◆ **GIVEN DATA**
════
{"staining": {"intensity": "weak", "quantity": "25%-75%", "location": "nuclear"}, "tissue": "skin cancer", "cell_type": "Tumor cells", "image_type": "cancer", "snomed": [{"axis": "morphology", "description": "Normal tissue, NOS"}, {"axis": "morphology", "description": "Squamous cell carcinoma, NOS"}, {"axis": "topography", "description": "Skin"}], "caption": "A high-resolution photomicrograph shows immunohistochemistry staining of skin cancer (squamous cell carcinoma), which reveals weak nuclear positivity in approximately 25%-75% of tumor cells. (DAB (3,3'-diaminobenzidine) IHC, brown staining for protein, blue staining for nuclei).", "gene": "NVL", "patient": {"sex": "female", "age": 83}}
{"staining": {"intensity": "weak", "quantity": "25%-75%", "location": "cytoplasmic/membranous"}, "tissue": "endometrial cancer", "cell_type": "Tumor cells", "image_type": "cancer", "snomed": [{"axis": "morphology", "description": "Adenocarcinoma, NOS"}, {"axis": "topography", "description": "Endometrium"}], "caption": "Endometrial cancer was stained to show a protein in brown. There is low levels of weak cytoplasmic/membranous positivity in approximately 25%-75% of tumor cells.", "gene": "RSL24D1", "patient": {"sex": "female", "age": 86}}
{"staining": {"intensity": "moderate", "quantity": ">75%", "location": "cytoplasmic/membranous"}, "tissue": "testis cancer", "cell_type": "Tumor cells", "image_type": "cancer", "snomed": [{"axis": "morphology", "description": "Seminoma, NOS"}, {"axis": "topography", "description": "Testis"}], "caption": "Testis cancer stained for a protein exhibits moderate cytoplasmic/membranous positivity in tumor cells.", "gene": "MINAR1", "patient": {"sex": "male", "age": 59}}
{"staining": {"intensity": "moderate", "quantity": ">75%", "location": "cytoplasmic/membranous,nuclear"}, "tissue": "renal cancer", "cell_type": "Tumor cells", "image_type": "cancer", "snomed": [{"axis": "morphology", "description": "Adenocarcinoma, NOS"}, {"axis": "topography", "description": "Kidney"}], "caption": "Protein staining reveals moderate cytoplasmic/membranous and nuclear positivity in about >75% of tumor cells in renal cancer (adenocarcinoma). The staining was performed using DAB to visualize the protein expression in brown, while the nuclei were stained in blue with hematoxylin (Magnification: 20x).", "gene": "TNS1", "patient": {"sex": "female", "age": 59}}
════
◆ **PROBLEM DESCRIPTION**
Output the entire listing exactly, including each line.

◆ **EXERCISE OUTPUT**
{"staining": {"intensity": "weak", "quantity": "25%-75%", "location": "nuclear"}, "tissue": "skin cancer", "cell_type": "Tumor cells", "image_type": "cancer", "snomed": [{"axis": "morphology", "description": "Normal tissue, NOS"}, {"axis": "morphology", "description": "Squamous cell carcinoma, NOS"}, {"axis": "topography", "description": "Skin"}], "caption": "A high-resolution photomicrograph shows immunohistochemistry staining of skin cancer (squamous cell carcinoma), which reveals weak nuclear positivity in approximately 25%-75% of tumor cells. (DAB (3,3'-diaminobenzidine) IHC, brown staining for protein, blue staining for nuclei).", "gene": "NVL", "patient": {"sex": "female", "age": 83}}
{"staining": {"intensity": "weak", "quantity": "25%-75%", "location": "cytoplasmic/membranous"}, "tissue": "endometrial cancer", "cell_type": "Tumor cells", "image_type": "cancer", "snomed": [{"axis": "morphology", "description": "Adenocarcinoma, NOS"}, {"axis": "topography", "description": "Endometrium"}], "caption": "Endometrial cancer was stained to show a protein in brown. There is low levels of weak cytoplasmic/membranous positivity in approximately 25%-75% of tumor cells.", "gene": "RSL24D1", "patient": {"sex": "female", "age": 86}}
{"staining": {"intensity": "moderate", "quantity": ">75%", "location": "cytoplasmic/membranous"}, "tissue": "testis cancer", "cell_type": "Tumor cells", "image_type": "cancer", "snomed": [{"axis": "morphology", "description": "Seminoma, NOS"}, {"axis": "topography", "description": "Testis"}], "caption": "Testis cancer stained for a protein exhibits moderate cytoplasmic/membranous positivity in tumor cells.", "gene": "MINAR1", "patient": {"sex": "male", "age": 59}}
{"staining": {"intensity": "moderate", "quantity": ">75%", "location": "cytoplasmic/membranous,nuclear"}, "tissue": "renal cancer", "cell_type": "Tumor cells", "image_type": "cancer", "snomed": [{"axis": "morphology", "description": "Adenocarcinoma, NOS"}, {"axis": "topography", "description": "Kidney"}], "caption": "Protein staining reveals moderate cytoplasmic/membranous and nuclear positivity in about >75% of tumor cells in renal cancer (adenocarcinoma). The staining was performed using DAB to visualize the protein expression in brown, while the nuclei were stained in blue with hematoxylin (Magnification: 20x).", "gene": "TNS1", "patient": {"sex": "female", "age": 59}}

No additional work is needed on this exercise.